**EXTRACT PROVIDED**
------------------------
Recommendation and review posted by simmons

How Telehealth and Generic Drugs Are Allowing Companies To Treat Men’s Most Embarrassing Health Issues

When it comes to men and their health, the idea that men don’t care about their health comes from the alarming rate at which they don’t go to the doctor. Men care about their health, but many common sexual health issues lead to embarrassment and, usually, a lack of proactivity. Today, companies are forming to challenge and inspire self-care in men when it comes to their most common – and most embarrassing – health issues.

 

Hair loss, erectile dysfunction, and premature ejaculation are all very common health issues that plague men, a lot of men. According to the American Hair Loss Association, 25 percent of men with male pattern baldness begin losing their hair before they turn 21 years old. The Cleveland Clinic reports that 52 percent of men experience erectile dysfunction. The Mayo Clinic shares that as many as 1 in 3 men experience premature ejaculation at some point.

 

But why aren’t men going to their doctor’s office to talk about these issues more?

Hair, Sexual Wellness, and Self-Esteem

The answer is pretty simple: these issues are deeply rooted in the idea of masculinity and self-esteem, especially for younger men.

 

Andrew Dudum, founder of the new online men’s wellness brand Hims, is using this idea to fuel his new startup. Dudum recently spoke to Business Insider and stated, “between hair, sexual wellness, and skin, that makes up, from our testing, upwards of 85% what contributes to your self-esteem.”

 

Hims mission is to normalize the information and conversation about these issues, while also offering a convenient solution to the issue – allowing men to order generic prescription products that treat these common health issues online without having to see a doctor in person.

H2: Telehealth and Expiring Patents

Hims isn’t the only company seizing this opportunity to change men’s health and, essentially, change the way men take control of their health and self-esteem. Other companies like Roman aim at men and erectile dysfunction directly, while a similar brand called Lemonaid offers treatment for men’s health, birth control pills for women, and more general health issues like UTIs and sinus infections.

 

These new companies are able to positively impact people’s health due to changes in telehealth laws. In the past, health insurance companies resisted paying for or offering reimbursements for telehealth services received because an in-person visit is not required. Today, roughly 80 percent of the U.S. is able to receive coverage and reimbursements for telehealth services. It’s possible for people to receive a prescription by filling out an online survey that provides similar information that an in-person doctor’s visit would offer.

 

Another opportunity is presenting itself this December when Teva Pharmaceuticals begins selling a generic version of Viagra. Pfizer, maker of Viagra, has a generic drug competition patent expiring in 2020 and sold a license to Teva to begin production of a generic form of the leading erectile dysfunction drug and selling it in 2017. A generic version means a cheaper price tag for men and allows companies like Hims to begin offering the generic version in their product kit for about the cost of visiting your doctor, with the added benefit of not having to speak about your common health issues in person.

 

Currently, Hims only offers hair loss products, with their complete hair kit offering prescription finasteride, the generic version of Merck’s once-exclusive name-brand hair loss drug Propecia. Other products in the kit include a DHT shampoo, minoxidil drops — two over-the-counter treatments that are found in Rogaine — and Biotin vitamin supplements. For $44, men can get the power of prescription drugs and common over-the-counter treatments from their phone, all without ever facing a doctor, a pharmacist, or even someone at a checkout counter.
------------------------
**ENTRIES PROVIDED**

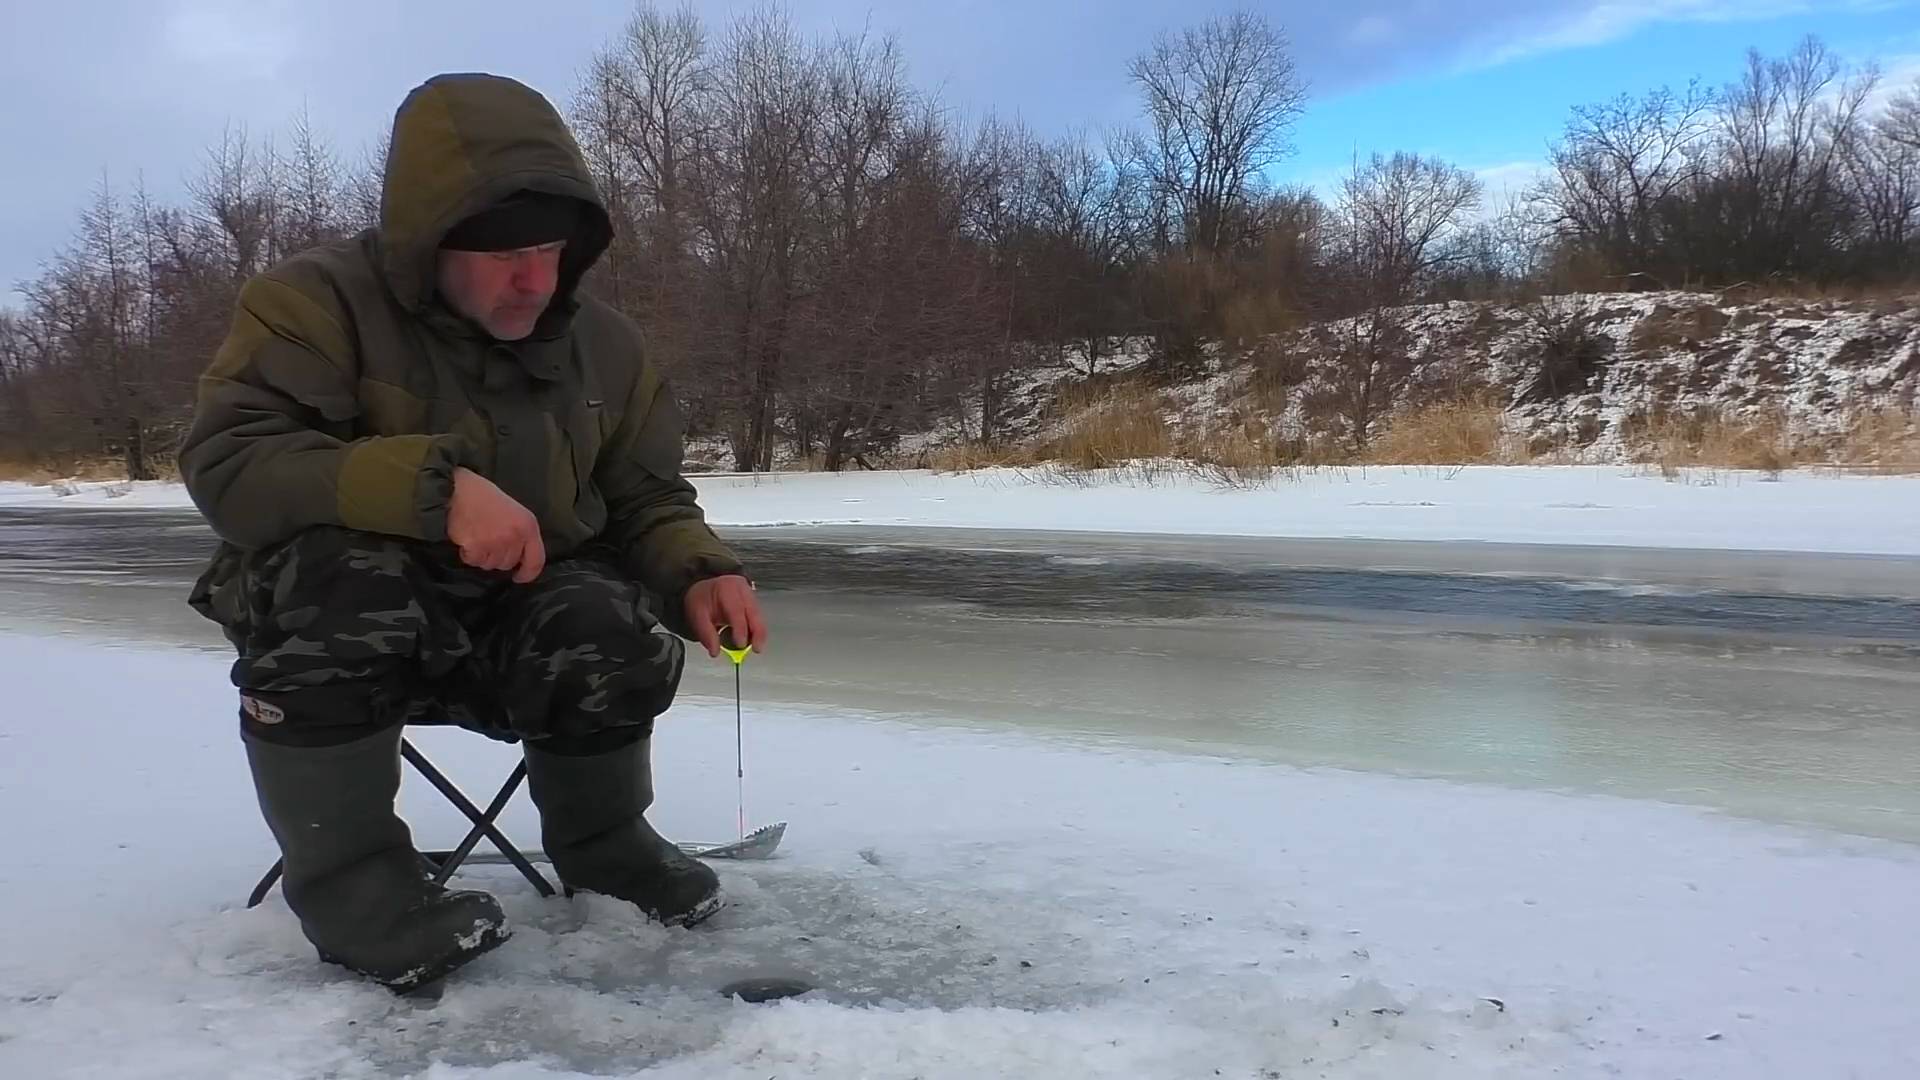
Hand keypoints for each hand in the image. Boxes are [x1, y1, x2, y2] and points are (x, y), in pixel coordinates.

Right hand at [446, 467, 545, 583]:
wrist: (460, 489)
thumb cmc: (487, 498)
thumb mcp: (515, 511)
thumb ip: (521, 534)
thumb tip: (520, 559)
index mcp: (528, 526)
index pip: (536, 560)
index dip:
------------------------
**WORK TO COMPLETE**
Copy exactly the passage of the men's health article that begins with the words "Another opportunity is" and ends with "issues in person.". The records have no connection to the text.

**SOLVED EXERCISE**
Another opportunity is presenting itself this December when Teva Pharmaceuticals begins selling a generic version of Viagra. Pfizer, maker of Viagra, has a generic drug competition patent expiring in 2020 and sold a license to Teva to begin production of a generic form of the leading erectile dysfunction drug and selling it in 2017. A generic version means a cheaper price tag for men and allows companies like Hims to begin offering the generic version in their product kit for about the cost of visiting your doctor, with the added benefit of not having to speak about your common health issues in person.